In a 4-1 decision June 26, justices decided the Bartholomew County case of In Re Adoption of Unborn Child of B.W., W.G. v. D.B. and J.B., No. 03S04-0810-CV-560, which is the first to come from the Indiana State Bar Association's pro bono appellate program. Four justices made up the majority, but the chief justice dissented while another justice concurred in result and wrote the debated statutes provide "multiple opportunities for confusion or even intentional obfuscation."

The adoption case revolves around the minor child T.B., who was born out of wedlock in late 2006. Since the biological father, W.G., was incarcerated at the time, the trial court granted temporary custody to the adoptive parents. The jailed father received notice of the pending adoption and filed a motion to establish paternity in Circuit Court, rather than in Superior Court where the adoption case was pending. He later filed a more expansive motion entitled, "Petition to Establish Paternity and Contest Adoption of Unknown Minor Child," in that same Circuit paternity action. The adoptive parents claim that his failure to file it in the proper court nullified the motion; Bartholomew Superior Judge Chris Monroe determined that W.G. had failed to follow the statutory requirements to contest that adoption in Superior Court in a timely fashion, and his consent was irrevocably implied because of that.

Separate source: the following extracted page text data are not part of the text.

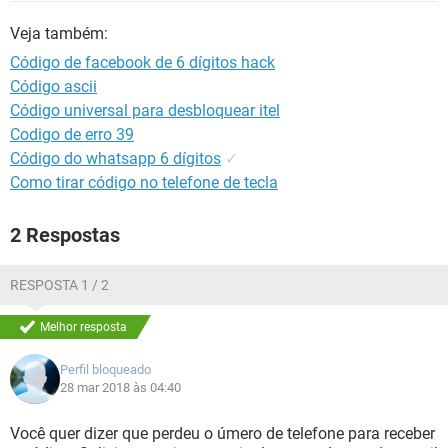
GUIA DE COMPRAS
Veja também:
Código de facebook de 6 dígitos hack
Código ascii
Código universal para desbloquear itel
Codigo de erro 39
Código do whatsapp 6 dígitos
✓
Como tirar código no telefone de tecla
2 Respostas
RESPOSTA 1 / 2
Melhor resposta
Perfil bloqueado
28 mar 2018 às 04:40
Você quer dizer que perdeu o úmero de telefone para receber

The father argued that Indiana Code Sections 31-19-4-5 and -9-12 are in conflict because they require the putative father to file a motion to contest the adoption or to initiate a paternity action within 30 days of being served with the petition for adoption and notice of named father. Also, that county's local court rules require all paternity cases be filed in Circuit Court.

In July 2008, the Court of Appeals ruled the statutes can be "harmonized and rationalized to give effect to both statutes, given the recognition of the named father's obligation" to consult Indiana's adoption statutes as is stated in the notice of pending adoption proceedings.

But a majority of justices disagreed, finding that the biological father's actions of filing a paternity action in a different county court didn't irrevocably imply his consent for an adoption despite his failure to file a motion to contest in adoption court.

"In sum, we hold that under Indiana Code § 31-19-9-12(1), to be deemed to have implied his irrevocable consent to an adoption, a putative father must fail to file both a paternity action and a motion to contest the adoption," Justice Brent Dickson wrote. "The appellant-father here undisputedly timely filed his paternity action. It is therefore unnecessary to decide whether his timely attempt to contest the adoption, filed in the Circuit Court rather than in the Superior Court where the adoption was pending, satisfied the adoption implied consent statute. The paternity action sufficed to preclude a finding of implied irrevocable consent to the adoption."

The majority reversed and remanded the Bartholomew Superior Court ruling, while Justice Ted Boehm concurred in result but has concerns about the statutes.

"The statutes should not permit a filing in another court to suspend the prompt resolution of an adoption," he wrote. "Dueling jurisdictions, or even the need for transfer and consolidation, are formulas for delay. Nor should there be any doubt what a putative father must do to preserve his rights. I hope the General Assembly will consider requiring that a putative father wishing to contest an adoption or declare paternity must file in the court in which an adoption action is pending or otherwise assure consolidation of these two proceedings to reduce the opportunity for delay and confusion, while still preserving all rights of the putative father."

Chief Justice Randall T. Shepard dissented, finding the majority's ruling sets a dangerous precedent for the future.

He wrote. "... it will also provide a very simple roadmap for obstructionists, a tool to use in preventing what my colleagues call the 'expeditious placement of eligible children.' In this instance, it prevents the expeditious placement of a child who has known only these adoptive parents during the entire 32 months since his birth."